══ Provided records
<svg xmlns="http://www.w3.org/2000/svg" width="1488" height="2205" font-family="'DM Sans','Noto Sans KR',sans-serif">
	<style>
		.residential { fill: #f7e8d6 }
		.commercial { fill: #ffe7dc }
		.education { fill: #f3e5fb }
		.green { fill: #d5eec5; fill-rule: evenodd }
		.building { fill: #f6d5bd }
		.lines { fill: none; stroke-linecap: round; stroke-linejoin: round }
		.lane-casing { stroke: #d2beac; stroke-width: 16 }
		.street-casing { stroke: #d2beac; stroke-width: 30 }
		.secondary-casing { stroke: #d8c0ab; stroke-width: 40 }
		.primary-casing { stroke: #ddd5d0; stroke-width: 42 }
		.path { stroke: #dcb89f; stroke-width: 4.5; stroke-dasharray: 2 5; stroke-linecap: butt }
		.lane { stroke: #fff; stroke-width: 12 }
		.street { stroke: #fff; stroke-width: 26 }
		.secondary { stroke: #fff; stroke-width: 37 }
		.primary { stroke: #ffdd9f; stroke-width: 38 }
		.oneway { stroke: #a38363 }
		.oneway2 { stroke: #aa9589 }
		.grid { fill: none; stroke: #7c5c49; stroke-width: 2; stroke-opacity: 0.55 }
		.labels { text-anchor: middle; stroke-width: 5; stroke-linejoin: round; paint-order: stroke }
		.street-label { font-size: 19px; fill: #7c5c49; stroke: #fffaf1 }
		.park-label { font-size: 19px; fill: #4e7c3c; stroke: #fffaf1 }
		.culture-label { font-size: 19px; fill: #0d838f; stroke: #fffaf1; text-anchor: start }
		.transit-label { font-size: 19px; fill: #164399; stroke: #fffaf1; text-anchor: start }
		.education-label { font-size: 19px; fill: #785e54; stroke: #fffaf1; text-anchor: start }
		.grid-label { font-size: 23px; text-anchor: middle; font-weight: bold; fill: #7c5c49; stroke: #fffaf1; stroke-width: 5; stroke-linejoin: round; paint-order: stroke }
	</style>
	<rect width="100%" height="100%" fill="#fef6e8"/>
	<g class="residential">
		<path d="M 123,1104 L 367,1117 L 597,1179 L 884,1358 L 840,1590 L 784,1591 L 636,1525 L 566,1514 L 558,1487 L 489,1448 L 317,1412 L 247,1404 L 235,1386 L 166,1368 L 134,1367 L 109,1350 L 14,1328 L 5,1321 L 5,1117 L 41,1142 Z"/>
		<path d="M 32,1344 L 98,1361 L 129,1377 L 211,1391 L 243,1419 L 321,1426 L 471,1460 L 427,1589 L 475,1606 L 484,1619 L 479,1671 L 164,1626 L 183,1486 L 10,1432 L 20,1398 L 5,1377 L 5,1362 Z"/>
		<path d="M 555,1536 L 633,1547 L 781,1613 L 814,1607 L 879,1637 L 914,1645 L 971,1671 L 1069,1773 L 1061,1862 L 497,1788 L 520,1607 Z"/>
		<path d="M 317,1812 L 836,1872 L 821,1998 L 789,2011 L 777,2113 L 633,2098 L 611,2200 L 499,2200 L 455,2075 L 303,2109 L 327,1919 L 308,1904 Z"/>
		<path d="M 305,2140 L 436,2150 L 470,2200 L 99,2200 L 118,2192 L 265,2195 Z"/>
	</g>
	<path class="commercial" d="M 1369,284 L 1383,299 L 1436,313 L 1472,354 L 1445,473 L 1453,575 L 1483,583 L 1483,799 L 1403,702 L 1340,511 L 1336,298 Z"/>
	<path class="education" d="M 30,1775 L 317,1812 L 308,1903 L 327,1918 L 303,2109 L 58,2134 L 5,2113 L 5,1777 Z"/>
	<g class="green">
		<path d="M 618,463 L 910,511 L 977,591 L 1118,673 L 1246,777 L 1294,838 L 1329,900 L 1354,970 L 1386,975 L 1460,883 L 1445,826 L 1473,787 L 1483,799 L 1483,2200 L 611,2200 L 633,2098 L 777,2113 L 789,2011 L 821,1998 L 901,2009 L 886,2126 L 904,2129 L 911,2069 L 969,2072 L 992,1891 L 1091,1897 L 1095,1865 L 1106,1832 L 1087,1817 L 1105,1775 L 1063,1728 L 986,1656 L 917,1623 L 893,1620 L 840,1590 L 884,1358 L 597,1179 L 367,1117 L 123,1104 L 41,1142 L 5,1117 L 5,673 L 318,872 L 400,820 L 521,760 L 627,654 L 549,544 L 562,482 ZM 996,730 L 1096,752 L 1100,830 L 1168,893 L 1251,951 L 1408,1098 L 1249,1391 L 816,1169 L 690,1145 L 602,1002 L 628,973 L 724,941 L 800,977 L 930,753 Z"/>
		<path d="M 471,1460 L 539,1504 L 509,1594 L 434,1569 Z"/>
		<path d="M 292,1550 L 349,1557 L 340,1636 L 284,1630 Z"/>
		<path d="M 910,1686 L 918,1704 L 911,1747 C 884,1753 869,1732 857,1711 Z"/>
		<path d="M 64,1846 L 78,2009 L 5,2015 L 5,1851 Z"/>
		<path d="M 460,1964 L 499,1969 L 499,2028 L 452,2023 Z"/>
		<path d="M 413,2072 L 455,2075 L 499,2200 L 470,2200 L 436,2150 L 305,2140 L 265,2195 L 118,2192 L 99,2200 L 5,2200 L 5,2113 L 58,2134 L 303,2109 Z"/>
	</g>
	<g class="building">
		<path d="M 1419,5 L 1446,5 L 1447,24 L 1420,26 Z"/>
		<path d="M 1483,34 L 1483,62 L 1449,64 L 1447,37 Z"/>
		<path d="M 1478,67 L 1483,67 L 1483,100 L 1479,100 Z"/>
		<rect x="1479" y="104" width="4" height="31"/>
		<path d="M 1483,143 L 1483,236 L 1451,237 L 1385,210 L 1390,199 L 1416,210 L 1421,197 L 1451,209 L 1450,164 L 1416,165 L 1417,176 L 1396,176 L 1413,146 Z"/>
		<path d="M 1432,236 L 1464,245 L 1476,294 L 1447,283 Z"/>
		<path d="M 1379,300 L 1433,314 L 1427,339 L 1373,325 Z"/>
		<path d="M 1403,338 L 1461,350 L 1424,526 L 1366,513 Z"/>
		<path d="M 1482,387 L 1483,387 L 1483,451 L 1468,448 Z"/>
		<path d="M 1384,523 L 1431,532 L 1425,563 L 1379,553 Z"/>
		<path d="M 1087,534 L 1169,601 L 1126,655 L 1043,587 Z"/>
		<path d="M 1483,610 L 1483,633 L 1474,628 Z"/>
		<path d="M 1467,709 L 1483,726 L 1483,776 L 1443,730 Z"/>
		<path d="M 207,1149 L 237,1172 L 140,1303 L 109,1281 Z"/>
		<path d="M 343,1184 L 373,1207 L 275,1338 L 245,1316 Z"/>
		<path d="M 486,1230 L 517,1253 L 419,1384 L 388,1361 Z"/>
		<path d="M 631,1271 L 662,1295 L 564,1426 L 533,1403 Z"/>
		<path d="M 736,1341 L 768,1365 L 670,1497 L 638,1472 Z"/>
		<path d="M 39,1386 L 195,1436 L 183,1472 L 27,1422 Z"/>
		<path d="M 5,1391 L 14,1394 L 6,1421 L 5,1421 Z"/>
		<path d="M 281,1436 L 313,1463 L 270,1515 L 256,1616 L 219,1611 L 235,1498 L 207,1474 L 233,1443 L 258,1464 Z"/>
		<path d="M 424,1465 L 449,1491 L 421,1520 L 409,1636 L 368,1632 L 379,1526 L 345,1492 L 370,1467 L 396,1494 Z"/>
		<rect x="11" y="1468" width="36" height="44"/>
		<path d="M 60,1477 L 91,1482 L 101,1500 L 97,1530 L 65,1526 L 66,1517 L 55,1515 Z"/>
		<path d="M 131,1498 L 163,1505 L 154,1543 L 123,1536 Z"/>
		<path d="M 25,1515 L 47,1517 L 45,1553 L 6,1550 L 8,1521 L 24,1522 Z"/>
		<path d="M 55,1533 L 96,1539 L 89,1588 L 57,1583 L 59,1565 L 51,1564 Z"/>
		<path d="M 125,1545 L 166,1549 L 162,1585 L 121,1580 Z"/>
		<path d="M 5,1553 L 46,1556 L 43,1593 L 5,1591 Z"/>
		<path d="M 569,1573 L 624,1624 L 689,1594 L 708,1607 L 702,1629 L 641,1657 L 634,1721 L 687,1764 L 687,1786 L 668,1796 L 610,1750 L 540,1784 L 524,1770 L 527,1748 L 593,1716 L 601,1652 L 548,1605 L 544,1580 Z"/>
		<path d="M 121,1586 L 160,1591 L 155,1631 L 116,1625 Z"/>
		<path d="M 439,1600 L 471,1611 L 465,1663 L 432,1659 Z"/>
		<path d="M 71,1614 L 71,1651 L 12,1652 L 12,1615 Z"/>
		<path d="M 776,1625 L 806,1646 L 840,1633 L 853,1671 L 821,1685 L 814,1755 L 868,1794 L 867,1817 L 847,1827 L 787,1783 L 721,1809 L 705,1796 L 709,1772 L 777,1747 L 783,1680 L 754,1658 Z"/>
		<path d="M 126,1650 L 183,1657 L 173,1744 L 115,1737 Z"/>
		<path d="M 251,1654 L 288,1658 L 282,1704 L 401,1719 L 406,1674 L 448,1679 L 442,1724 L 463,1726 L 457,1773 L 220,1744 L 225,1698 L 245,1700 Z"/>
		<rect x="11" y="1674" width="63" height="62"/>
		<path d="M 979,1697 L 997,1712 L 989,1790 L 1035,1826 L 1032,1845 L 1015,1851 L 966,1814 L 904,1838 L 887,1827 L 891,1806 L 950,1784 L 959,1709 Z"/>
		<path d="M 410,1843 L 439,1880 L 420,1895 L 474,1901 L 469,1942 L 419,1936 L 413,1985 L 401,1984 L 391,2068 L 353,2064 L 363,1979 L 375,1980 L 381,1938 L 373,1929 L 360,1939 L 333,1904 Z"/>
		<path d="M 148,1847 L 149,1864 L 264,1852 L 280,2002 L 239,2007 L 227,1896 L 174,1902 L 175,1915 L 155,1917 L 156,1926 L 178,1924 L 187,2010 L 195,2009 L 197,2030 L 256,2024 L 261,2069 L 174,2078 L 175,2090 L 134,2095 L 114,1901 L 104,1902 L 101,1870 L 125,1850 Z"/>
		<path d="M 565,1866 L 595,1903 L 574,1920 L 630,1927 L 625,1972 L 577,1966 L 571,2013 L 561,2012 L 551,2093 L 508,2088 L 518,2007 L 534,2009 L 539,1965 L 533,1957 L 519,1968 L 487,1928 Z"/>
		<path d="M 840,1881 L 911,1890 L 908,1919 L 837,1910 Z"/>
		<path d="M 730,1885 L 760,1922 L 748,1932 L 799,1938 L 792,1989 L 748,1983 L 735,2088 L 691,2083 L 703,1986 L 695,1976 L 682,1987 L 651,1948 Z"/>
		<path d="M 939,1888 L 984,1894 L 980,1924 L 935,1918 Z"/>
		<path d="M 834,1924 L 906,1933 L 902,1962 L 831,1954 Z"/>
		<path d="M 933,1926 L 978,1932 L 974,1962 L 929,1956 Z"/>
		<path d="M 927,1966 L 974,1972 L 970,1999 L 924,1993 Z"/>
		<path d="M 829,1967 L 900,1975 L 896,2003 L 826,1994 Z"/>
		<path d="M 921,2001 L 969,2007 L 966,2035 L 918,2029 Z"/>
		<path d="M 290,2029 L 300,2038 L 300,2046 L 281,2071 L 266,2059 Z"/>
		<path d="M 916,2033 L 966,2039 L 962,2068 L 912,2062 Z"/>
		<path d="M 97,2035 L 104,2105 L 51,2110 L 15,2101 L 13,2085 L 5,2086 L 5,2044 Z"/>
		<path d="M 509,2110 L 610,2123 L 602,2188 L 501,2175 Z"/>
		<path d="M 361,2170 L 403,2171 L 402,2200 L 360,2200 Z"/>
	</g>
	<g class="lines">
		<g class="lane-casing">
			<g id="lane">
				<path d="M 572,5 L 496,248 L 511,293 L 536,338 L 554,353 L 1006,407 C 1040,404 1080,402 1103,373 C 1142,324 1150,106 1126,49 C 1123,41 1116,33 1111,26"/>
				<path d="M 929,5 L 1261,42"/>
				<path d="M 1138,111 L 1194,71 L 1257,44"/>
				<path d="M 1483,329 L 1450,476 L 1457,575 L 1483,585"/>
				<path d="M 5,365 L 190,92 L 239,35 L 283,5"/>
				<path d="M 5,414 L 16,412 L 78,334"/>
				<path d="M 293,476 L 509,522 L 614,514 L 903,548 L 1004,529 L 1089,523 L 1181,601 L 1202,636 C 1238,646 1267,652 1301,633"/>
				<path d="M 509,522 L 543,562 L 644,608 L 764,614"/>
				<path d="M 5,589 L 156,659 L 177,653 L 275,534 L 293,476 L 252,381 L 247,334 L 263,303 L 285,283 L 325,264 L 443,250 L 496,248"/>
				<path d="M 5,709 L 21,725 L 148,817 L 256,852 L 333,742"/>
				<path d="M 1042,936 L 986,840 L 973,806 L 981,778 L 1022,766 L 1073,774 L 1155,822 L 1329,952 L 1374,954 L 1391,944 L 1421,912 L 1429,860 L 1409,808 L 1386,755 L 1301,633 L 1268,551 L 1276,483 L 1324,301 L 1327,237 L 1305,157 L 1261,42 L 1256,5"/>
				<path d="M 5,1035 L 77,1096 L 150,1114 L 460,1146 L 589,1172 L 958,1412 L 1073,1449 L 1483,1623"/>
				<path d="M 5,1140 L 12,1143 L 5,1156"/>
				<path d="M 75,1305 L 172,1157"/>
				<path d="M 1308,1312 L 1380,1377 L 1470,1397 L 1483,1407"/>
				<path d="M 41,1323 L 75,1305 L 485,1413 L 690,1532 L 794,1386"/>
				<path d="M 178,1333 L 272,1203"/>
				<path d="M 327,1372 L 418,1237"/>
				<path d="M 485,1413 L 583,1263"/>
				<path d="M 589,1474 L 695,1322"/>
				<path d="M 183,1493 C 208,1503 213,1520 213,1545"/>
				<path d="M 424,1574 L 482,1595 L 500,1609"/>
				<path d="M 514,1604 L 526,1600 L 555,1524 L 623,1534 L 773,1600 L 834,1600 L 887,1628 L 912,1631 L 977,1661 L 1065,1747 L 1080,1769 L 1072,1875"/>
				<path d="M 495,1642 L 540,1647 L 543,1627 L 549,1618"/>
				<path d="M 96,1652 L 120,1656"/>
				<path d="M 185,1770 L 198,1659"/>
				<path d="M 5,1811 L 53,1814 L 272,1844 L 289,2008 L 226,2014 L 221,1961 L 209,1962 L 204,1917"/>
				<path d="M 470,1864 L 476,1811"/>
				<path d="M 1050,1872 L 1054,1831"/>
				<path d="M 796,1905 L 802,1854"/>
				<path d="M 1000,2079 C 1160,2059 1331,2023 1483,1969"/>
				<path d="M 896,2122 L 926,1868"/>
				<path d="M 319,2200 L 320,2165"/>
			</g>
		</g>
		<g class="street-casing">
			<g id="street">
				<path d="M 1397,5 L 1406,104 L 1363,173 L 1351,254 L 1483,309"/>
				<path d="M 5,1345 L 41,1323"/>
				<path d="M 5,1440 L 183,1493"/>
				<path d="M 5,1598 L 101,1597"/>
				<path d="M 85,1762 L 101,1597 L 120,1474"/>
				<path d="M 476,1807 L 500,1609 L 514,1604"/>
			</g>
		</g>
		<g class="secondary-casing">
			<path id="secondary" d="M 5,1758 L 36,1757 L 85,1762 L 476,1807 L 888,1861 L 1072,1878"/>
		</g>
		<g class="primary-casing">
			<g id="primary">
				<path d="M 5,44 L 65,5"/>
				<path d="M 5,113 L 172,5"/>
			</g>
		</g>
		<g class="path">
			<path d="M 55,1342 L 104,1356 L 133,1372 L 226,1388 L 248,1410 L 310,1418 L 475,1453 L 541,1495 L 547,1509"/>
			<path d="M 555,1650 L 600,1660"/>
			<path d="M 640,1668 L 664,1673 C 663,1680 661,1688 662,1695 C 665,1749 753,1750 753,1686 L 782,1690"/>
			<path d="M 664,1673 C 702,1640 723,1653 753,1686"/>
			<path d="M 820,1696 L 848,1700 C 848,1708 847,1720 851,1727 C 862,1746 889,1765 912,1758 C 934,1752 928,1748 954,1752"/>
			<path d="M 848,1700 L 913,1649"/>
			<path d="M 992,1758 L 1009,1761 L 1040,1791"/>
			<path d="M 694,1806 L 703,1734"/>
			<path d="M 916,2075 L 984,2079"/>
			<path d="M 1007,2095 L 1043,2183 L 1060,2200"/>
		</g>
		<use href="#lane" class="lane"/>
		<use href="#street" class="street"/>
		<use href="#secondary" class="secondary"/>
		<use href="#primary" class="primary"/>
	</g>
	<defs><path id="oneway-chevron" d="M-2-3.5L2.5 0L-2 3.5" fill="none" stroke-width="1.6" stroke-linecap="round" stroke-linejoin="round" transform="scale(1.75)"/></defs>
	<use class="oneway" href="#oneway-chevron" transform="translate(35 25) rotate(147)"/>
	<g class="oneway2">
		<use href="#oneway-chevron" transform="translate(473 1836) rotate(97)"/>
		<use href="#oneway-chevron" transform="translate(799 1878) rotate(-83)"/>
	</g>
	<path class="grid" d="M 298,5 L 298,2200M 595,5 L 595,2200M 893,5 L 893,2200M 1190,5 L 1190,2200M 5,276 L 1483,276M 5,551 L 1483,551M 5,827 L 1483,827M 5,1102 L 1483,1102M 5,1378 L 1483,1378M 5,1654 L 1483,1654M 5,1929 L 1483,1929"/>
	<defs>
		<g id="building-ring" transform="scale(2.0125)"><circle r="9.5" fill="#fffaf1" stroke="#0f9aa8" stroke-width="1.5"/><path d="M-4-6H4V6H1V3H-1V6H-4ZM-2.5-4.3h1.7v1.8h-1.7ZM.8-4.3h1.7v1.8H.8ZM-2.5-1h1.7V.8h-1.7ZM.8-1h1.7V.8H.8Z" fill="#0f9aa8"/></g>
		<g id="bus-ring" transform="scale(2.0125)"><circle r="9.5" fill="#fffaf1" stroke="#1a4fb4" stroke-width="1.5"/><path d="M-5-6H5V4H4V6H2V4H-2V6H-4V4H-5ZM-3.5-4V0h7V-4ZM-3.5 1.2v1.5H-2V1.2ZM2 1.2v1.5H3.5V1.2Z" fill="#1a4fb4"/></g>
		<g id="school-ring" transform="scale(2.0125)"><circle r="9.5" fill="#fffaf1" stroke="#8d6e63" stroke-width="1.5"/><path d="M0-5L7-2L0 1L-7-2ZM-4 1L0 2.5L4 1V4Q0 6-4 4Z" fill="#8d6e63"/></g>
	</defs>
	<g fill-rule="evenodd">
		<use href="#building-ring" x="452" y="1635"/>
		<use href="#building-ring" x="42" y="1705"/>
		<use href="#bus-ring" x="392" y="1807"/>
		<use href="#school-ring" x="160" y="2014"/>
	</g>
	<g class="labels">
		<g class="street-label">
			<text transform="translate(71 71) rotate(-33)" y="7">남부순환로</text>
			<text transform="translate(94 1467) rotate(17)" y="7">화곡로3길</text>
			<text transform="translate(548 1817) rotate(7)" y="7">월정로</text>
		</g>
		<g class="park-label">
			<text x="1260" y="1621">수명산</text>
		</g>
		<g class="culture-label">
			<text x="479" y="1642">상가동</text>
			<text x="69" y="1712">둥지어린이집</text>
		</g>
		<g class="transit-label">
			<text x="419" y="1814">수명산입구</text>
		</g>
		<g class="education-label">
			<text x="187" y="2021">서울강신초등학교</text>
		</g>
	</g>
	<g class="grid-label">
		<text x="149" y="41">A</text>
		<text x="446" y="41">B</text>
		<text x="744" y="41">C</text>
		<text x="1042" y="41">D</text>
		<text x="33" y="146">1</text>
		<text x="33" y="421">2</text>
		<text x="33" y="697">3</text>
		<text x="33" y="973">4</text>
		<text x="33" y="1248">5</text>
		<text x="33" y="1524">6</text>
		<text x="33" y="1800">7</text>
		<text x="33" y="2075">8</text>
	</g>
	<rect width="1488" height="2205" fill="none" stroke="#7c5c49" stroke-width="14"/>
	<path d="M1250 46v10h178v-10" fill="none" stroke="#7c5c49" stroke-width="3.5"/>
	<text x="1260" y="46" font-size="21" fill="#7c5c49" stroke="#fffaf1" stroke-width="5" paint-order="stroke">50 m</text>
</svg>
════
◆ **Work instructions**:
Return every line of the entries above that the string "lines" appears in.

◆ **Task response**:
		.lines { fill: none; stroke-linecap: round; stroke-linejoin: round }
	<g class="lines">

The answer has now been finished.